Although the main driver on his farm is his cow/calf operation, his family has also been farming corn for over 50 years. He tries to plant them three to four times a season depending on the weather as it usually takes 72 days for them to sprout and be ready for harvesting, he explained.
“Because of our location here on the highway, we can market it right here. We don’t have to go anywhere with it,” he added.
Some years they got lucky and others they lost a whole harvest because of the weather or because of the limitations with the sprays you can use to keep out the pests. He referred to one species as armyworms. “They go by that name because if they start to go through that field on an angle, they just continue and they’ll eat it to nothing,” he said.
Some of the things he’s picked up on over the years are always learning new things, like learning how to use pesticides to spray his farm and keeping up with changing government rules and regulations, as well as maintaining healthy soil by hiring an agronomist to inform him about the recommended amount of fertilizer he needs to put on his land.
Blakely currently keeps 75 pairs of cow calves and has about 150 to 200 animals on about 283 acres of land.
Having a few decades behind him, he spoke a little on some of the challenges he has faced as a farmer: One is not knowing what your prices are going to be, making it hard to budget, he said. When mad cow disease went rampant across the country the price of cattle dropped almost 75 per cent in a matter of hours, he explained, which lasted about two years, but during that time farmers were compensated through government programs, otherwise farms would have gone bankrupt because there wasn’t a market for cows over 30 months old.
When asked how he recovered from the mad cow disease he said: “Just stayed at it, just kept going. I held cattle for a while, but then I did sell. I sold cattle for less money than normal, but then there were government aid programs that helped bring the price up to a reasonable amount.”
Another challenge is the unpredictability of mother nature, which means sometimes losing your crops for one year. A major concern for Blake was also the lack of new farmers taking over family farms or starting their own. Without young farmers entering the industry he worries about the future of farming.
“I think we need more people in the industry, we need more farmers because there are more people, so somebody’s gotta feed them,” he said.
There’s room for all sorts of farmers, if you are organic, conventional or natural, there is a place for you to succeed, he added.
Blake is pretty involved in the farming community, a along with his farming duties he is also a director of the beef sector for the MRC des Collines and is part of the UPA.
Speaking on how tough and oftentimes stressful industry farming can be, he highlighted the work of Écoute Agricole, which is a farmer wellness worker service.

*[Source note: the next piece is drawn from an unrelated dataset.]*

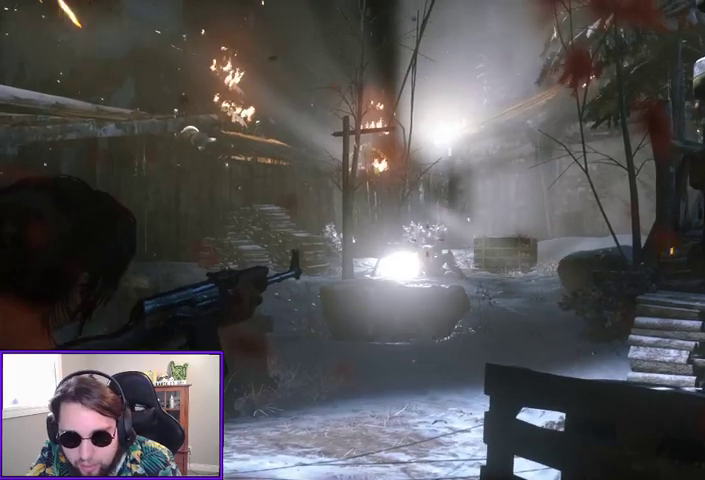
{"buttons": ["L2"], "left_stick": "center", "right_stick": "center", "events": [[200, "right_stick", "down"], [300, "R2", "down"], [367, "right_stick", "center"], [400, "R2", "up"]]}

Because it can be a very lonely industry, services like this help farmers get through tough times, Blakely said.
“I guess a lot of us feel that it shows weakness to admit we need help, and that’s a big stigma to get past,” he said. “I feel it’s a very important service.”
When asked when he plans on retiring, he said he hasn’t made any plans to pass the farm along yet. “I’d like to go at least another 10 years, I think,” said Blakely, who is currently 60 years old.
His wife said: “It’s really hard to see where Blake ends and the farm starts, there’s so much of him in the farm and vice versa.” For now, Blakely doesn’t see himself expanding. Maybe in the coming years he might downsize but he’ll never stop farming completely, it’s who he is, it’s his lifestyle.